Aux termes de l’article L. 521-1 du code de justice administrative : « Quand une décision administrative, même de rejet, fait l'objet d'une requête en annulation ou en réformation, le juge des référés, saisi d'une demande en ce sens, peut ordonner la suspension de l'exécution de cette décision, ou de certains de ses effets, lorsque l’urgence le justifie et qu'il est fait état d'un moyen propre à créer, en l'état de l'instruction, un doute sérieux quant à la légalité de la décision. ». En vertu de l’article L. 522-3 de ce code, le juge des référés peut, par une ordonnance motivée, rejeter sans instruction ni audience les demandes qui ne présentent pas un caractère d’urgence.

Aux termes de l’article D. 312-3 du code de l'entrée et du séjour des étrangers et du droit d'asile : « (…) Le sous-directeur des visas, au sein de la direction générale des étrangers en France du ministère de l'intérieur, est chargé d'examiner les recours administratifs contre les décisions de refus de visa de court séjour prises par les autorités diplomatiques ou consulaires. / La saisine de l'une ou l'autre de ces autorités, selon la nature du visa sollicité, est un préalable obligatoire à l'exercice d'un recours contentieux, à peine d'irrecevabilité de ce dernier. ».

D’une part, dans le cas où une décision administrative ne peut, comme en l’espèce, être déférée au juge qu’après l’exercice d’un recours administratif préalable, une requête tendant à la suspension de cette décision peut être présentée au juge des référés dès que ce recours préalable obligatoire a été formé, la mesure ordonnée en ce sens valant, au plus tard, jusqu'à l'intervention de la décision administrative prise sur le recours présenté par l'intéressée. Le requérant doit toutefois démontrer l’urgence particulière qui justifie la saisine du juge des référés avant même que l’administration ait statué sur le recours introduit devant elle.
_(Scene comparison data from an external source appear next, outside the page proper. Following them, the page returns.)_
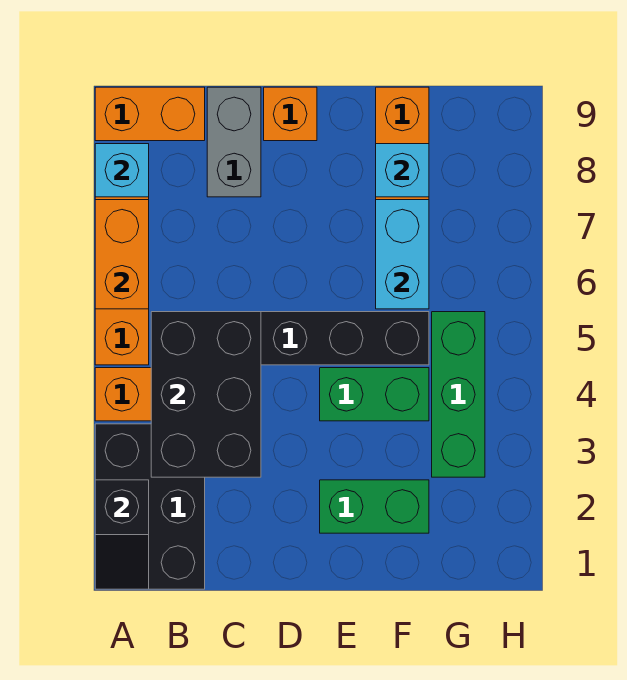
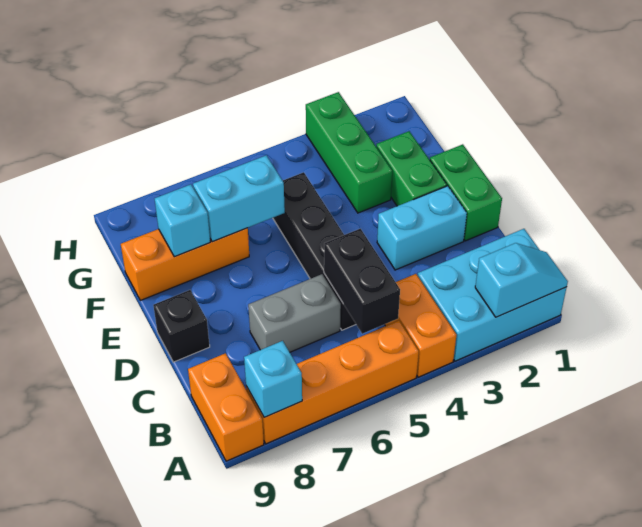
black brick A1:B3 level 1 -> cyan brick A1:B3 level 1
black slope A1:A2 level 2 top 2 -> cyan slope A1:A2 level 2 top 2
orange brick A6:A7 level 2 -> none
black brick B3:C5 level 2 -> black brick B5:C5 level 2
grey brick C8:C9 level 1 -> grey brick C6:C7 level 1
none -> cyan brick D2:D3 level 1
orange brick D9 level 1 -> black brick D9 level 1
green brick E4:F4 level 1 -> green brick D1:E1 level 1
green brick G3:G5 level 1 -> green brick F3:H3 level 1

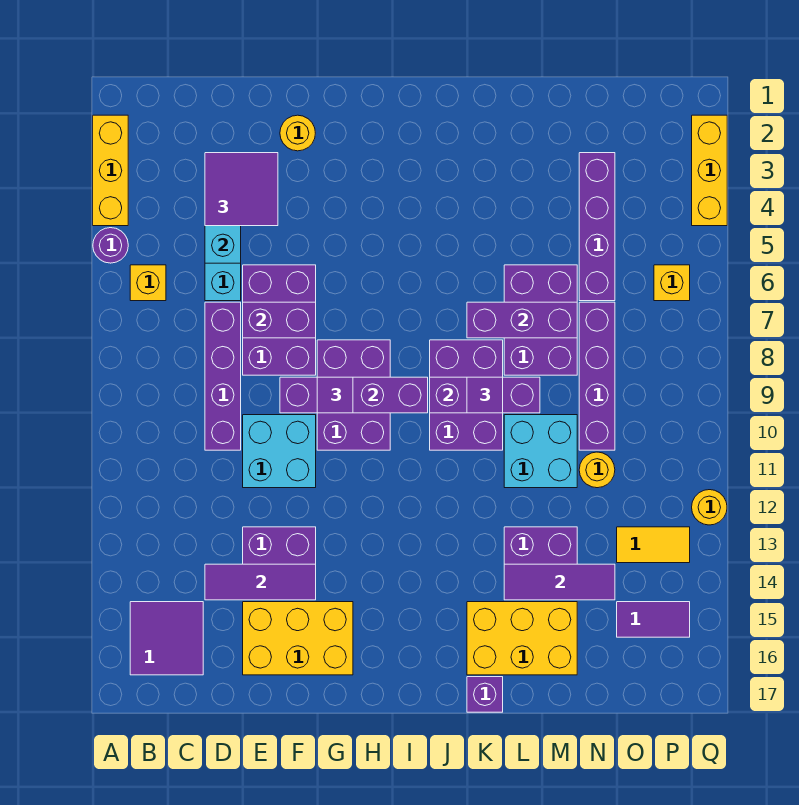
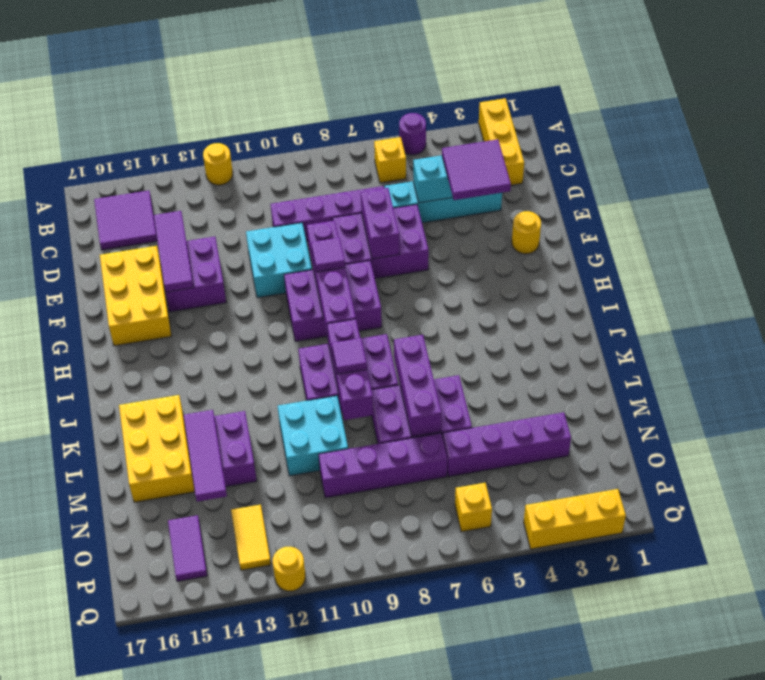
yellow brick A2:A4 level 1 -> yellow brick A2:C2 level 1
purple brick K17 level 1 -> none
yellow round brick N11 level 1 -> yellow round brick A12 level 1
D’autre part, sauf circonstances particulières, le refus des autorités consulaires de délivrer un visa d’entrée et de court séjour en France ne constitue pas une situation d’urgence caractérisée rendant nécessaire l’intervention du juge des référés.
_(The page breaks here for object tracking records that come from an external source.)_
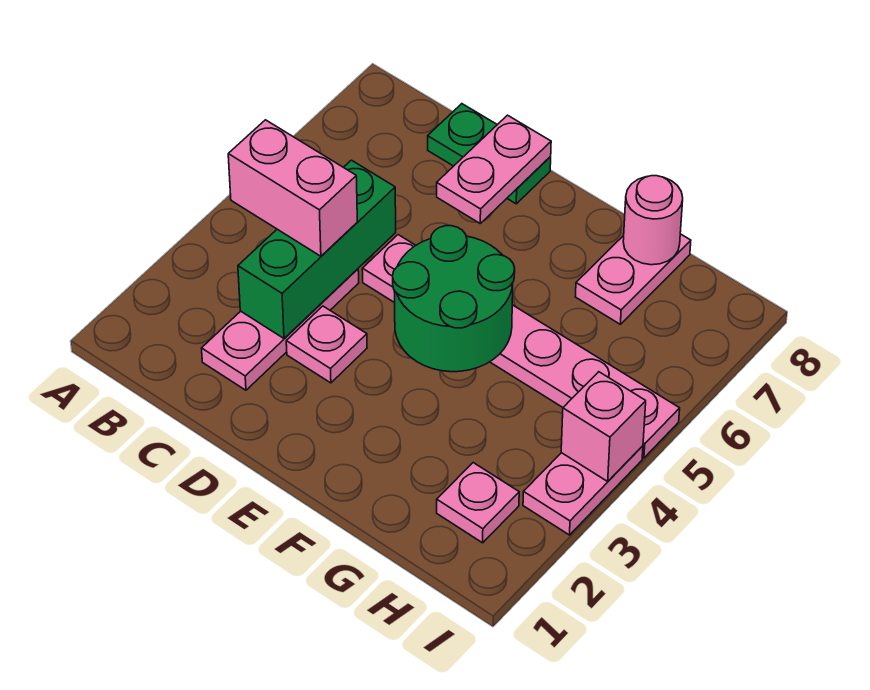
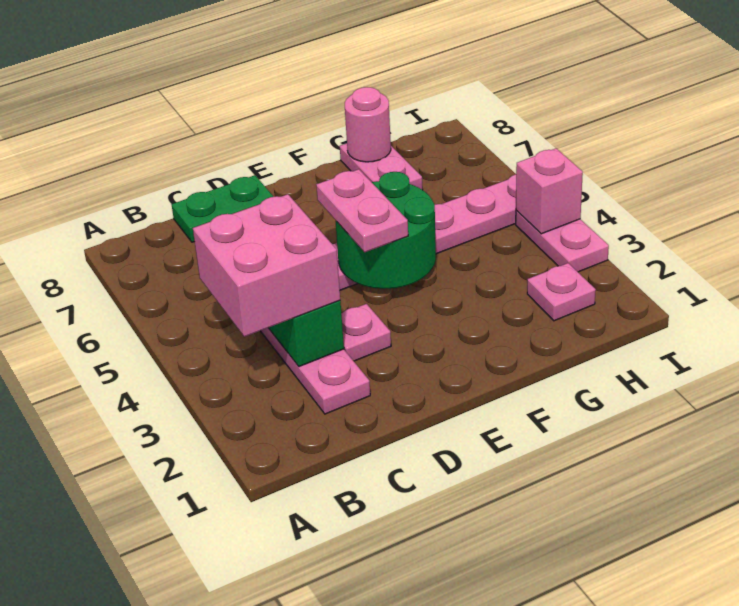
pink brick B4:C4 level 3 -> pink brick B3:C4 level 3
pink plate D7:D8 level 2 -> pink plate E4:E5 level 3

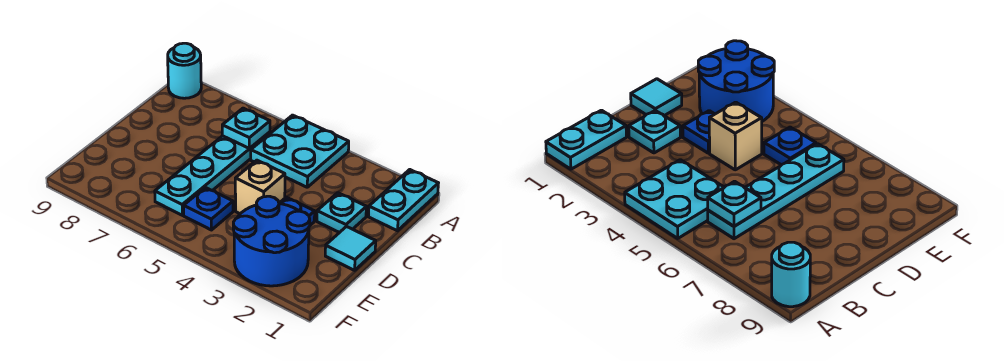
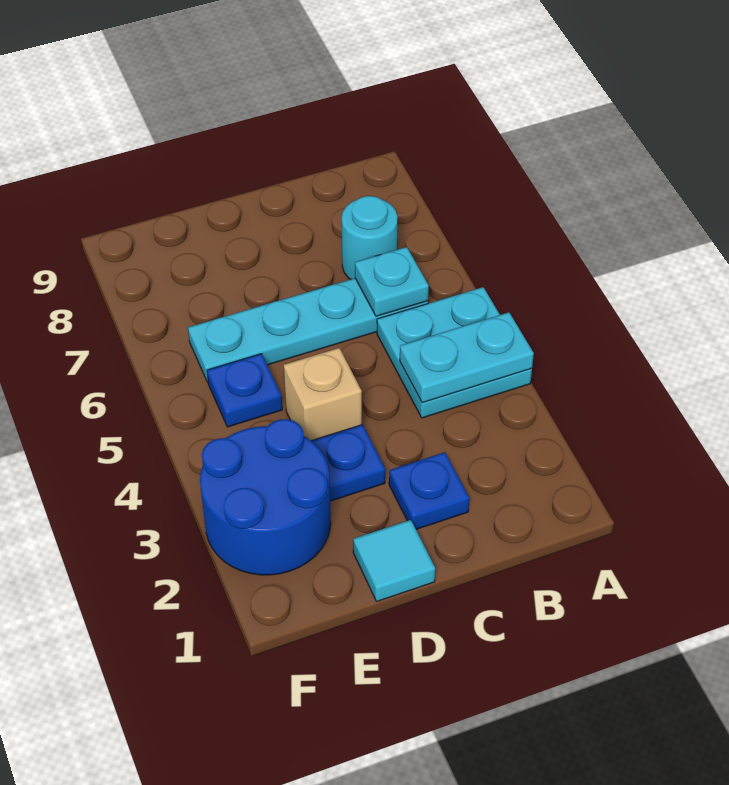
cyan plate A1:B1 level 1 -> cyan plate A4:B4 level 2
cyan round brick A9 level 1 -> cyan round brick B7 level 1
cyan plate C2 level 1 -> blue plate C2 level 1

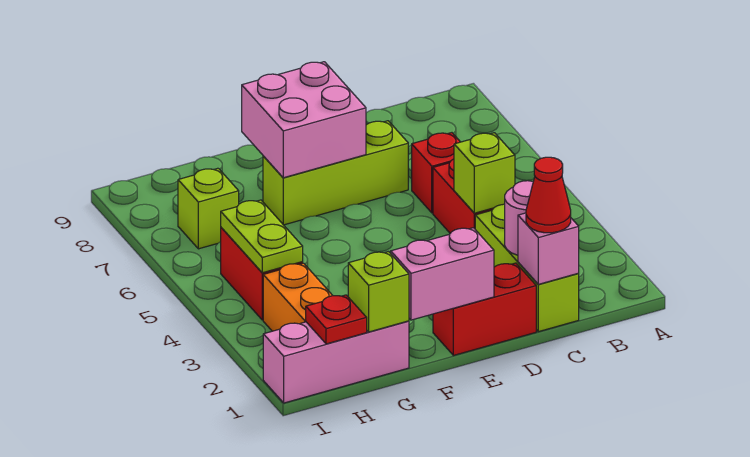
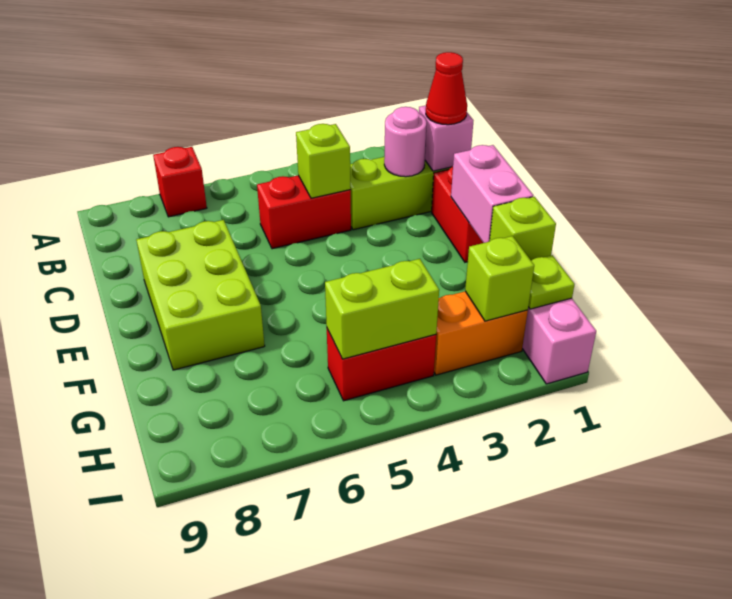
red brick C6 level 1 -> red brick A7 level 1
lime brick D7:F7 level 1 -> lime brick D7:F8 level 1
pink brick E7:F8 level 2 -> none
red plate H1 level 2 -> lime plate H1 level 2
lime plate H4:H5 level 2 -> lime brick H4:H5 level 2
lime brick H7 level 1 -> lime brick H2 level 2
En se bornant à produire la copie du bordereau de la société EMS de l’envoi du courrier qu’il aurait adressé le 7 novembre 2025 à la sous-direction des visas, sans pour autant produire l’accusé de réception de ladite sous-direction, M. B... n’établit pas avoir exercé le recours administratif préalable obligatoire visé par les dispositions de l’article D. 312-3 du code de l'entrée et du séjour des étrangers et du droit d'asile préalablement à l’exercice de son recours contentieux. La requête est dès lors irrecevable. En tout état de cause, alors que l’octroi d’un visa de court séjour pour visite familiale ne constitue pas un droit, les seules circonstances évoquées, pour regrettables qu’elles soient, ne sont pas de nature à caractériser une situation d’urgence particulière, telle qu’évoquée au point 3, justifiant la suspension des effets de la décision litigieuse avant l’intervention de la décision de la sous-directrice des visas, sous réserve qu’elle soit saisie du recours préalable obligatoire prévu à l’article D. 312-3 du code de l'entrée et du séjour des étrangers et du droit d'asile précité.

Il résulte de ce qui précède, sans qu’il soit besoin d’apprécier l’existence d’un doute sérieux quant à la légalité de la décision attaquée, que la requête de M. B... doit être rejetée en toutes ses conclusions, selon la procédure prévue à l’article L. 522-3 du code de justice administrative.


ORDONNE :


Article 1er : La requête de M. B... est rejetée.

Article 2 : La présente ordonnance sera notifiée à M. A... B... et au ministre de l’intérieur.

Fait à Nantes, le 12 mars 2026.

Le juge des référés,




P. ROSIER


La République mande et ordonne au ministre de l’intérieur en ce qui le concerne ou à tous commissaires de justice à ce requis en ce qui concerne les voies de droit commun contre les parties privées, de pourvoir à l’exécution de la présente décision.